How many lines of the material contain the string "lung"? Reply with the number alone.

Data extract:
_ _ _ _ _

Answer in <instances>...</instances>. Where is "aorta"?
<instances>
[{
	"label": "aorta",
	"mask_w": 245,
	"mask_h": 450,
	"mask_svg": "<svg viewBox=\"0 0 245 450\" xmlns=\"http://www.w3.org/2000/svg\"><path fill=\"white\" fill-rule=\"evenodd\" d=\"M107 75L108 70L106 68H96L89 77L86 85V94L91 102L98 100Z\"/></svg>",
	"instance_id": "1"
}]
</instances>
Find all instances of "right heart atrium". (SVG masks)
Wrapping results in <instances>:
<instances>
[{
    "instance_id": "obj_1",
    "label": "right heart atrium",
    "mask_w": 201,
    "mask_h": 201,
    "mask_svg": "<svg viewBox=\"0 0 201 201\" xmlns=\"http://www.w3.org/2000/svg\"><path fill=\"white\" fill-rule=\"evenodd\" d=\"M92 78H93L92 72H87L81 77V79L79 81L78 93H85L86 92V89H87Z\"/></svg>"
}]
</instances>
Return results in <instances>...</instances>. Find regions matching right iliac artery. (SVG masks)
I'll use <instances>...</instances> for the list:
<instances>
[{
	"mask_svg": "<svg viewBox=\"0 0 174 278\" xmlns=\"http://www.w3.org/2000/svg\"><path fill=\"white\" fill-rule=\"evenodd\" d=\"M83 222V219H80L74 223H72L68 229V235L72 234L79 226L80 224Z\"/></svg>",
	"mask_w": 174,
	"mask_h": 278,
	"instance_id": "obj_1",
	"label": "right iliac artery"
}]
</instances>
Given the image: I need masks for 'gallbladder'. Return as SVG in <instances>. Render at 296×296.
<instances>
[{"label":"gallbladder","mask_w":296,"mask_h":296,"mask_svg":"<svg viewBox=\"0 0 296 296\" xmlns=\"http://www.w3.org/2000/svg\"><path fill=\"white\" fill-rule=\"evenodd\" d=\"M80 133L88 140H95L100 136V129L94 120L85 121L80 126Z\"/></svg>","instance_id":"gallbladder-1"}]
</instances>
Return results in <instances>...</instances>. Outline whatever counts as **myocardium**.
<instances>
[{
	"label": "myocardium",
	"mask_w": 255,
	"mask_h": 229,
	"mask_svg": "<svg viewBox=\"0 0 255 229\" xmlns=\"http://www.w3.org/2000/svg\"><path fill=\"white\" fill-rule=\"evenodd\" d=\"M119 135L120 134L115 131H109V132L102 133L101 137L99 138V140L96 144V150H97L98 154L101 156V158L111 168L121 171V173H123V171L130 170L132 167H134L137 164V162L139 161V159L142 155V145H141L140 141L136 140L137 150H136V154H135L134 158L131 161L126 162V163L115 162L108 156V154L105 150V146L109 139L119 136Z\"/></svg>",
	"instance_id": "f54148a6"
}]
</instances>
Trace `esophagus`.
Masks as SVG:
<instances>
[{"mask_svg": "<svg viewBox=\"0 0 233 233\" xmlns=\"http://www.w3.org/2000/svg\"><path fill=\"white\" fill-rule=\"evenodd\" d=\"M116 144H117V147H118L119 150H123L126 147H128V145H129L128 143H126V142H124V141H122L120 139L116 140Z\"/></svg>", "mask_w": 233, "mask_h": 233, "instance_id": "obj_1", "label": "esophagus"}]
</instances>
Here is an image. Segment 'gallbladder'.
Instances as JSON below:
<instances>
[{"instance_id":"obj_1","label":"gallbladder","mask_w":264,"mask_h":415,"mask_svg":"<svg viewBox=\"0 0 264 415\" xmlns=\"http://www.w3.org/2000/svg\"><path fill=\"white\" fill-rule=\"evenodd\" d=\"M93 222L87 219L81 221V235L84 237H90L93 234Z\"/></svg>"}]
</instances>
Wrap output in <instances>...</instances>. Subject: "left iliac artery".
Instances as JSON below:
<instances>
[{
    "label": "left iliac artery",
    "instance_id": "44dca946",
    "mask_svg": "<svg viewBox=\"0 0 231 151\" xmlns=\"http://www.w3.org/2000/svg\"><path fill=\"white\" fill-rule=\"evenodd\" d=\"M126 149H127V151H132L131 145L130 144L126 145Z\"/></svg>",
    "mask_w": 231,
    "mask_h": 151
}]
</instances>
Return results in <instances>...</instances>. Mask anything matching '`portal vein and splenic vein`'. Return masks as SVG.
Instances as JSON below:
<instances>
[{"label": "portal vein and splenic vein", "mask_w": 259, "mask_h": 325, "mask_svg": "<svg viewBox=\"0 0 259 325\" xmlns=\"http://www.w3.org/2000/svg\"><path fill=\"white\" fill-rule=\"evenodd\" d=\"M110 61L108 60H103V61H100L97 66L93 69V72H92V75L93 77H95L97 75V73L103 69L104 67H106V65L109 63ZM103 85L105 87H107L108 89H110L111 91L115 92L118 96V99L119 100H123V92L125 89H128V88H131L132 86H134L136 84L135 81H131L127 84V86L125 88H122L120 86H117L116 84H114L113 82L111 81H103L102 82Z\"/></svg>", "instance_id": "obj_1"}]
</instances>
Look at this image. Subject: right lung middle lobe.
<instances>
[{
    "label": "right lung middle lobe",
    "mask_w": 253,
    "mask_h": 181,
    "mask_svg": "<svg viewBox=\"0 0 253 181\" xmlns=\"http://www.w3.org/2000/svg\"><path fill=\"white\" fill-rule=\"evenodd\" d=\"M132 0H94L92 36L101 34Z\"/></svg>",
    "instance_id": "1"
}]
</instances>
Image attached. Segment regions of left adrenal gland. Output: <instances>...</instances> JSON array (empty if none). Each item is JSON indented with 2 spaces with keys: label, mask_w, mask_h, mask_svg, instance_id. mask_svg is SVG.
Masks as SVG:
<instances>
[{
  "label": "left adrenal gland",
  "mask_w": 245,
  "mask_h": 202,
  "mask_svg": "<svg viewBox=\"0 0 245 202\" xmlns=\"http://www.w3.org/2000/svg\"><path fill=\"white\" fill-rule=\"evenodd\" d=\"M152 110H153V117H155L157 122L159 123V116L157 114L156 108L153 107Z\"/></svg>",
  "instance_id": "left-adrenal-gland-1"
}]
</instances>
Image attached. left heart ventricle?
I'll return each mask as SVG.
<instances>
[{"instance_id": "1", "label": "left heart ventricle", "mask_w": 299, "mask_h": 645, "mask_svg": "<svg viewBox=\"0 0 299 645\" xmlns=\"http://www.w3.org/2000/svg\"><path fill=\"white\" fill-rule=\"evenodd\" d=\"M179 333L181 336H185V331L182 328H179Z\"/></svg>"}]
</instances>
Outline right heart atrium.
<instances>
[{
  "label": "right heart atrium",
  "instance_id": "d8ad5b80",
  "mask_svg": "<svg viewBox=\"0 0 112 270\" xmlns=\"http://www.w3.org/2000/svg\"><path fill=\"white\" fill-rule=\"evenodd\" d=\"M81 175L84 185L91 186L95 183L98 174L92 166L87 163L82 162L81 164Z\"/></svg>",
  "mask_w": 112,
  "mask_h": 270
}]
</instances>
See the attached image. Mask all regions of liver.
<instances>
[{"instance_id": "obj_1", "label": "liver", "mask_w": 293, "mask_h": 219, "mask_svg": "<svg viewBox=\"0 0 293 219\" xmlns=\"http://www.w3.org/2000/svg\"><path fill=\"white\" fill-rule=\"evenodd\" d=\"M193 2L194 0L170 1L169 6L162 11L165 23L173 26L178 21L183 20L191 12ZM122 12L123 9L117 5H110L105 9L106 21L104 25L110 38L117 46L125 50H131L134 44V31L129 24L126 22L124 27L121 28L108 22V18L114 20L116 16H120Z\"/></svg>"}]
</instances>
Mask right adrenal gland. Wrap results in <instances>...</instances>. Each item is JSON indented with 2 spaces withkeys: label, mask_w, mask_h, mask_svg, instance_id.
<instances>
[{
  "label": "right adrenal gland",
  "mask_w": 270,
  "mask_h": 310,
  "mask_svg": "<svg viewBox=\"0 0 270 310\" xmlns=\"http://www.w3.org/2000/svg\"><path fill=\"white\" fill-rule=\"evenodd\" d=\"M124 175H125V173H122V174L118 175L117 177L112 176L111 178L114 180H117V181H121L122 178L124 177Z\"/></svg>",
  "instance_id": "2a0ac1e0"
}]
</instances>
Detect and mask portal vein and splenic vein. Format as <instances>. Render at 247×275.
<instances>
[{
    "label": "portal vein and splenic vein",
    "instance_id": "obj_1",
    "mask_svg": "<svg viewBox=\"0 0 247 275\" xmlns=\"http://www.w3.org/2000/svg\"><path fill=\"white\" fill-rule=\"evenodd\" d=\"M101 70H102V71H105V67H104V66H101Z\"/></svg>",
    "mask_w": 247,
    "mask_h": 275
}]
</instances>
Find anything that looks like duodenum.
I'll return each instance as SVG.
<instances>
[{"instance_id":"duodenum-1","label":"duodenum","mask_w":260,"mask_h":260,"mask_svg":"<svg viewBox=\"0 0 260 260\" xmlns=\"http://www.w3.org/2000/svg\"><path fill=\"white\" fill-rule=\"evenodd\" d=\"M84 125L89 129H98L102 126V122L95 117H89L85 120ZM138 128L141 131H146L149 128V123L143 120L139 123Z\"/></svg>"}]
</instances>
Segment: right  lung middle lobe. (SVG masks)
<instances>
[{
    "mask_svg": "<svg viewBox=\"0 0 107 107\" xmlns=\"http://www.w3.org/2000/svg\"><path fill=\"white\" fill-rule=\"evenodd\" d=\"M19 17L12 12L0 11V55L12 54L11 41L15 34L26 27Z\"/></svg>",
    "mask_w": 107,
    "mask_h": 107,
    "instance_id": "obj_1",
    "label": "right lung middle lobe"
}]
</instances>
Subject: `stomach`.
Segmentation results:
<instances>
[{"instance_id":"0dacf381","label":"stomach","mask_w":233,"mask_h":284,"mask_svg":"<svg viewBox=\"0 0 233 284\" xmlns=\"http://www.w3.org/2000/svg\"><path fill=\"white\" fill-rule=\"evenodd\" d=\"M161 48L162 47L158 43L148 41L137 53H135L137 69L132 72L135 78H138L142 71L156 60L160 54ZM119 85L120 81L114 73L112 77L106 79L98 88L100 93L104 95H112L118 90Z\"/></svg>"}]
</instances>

_ _ _ _ _

Full output: 4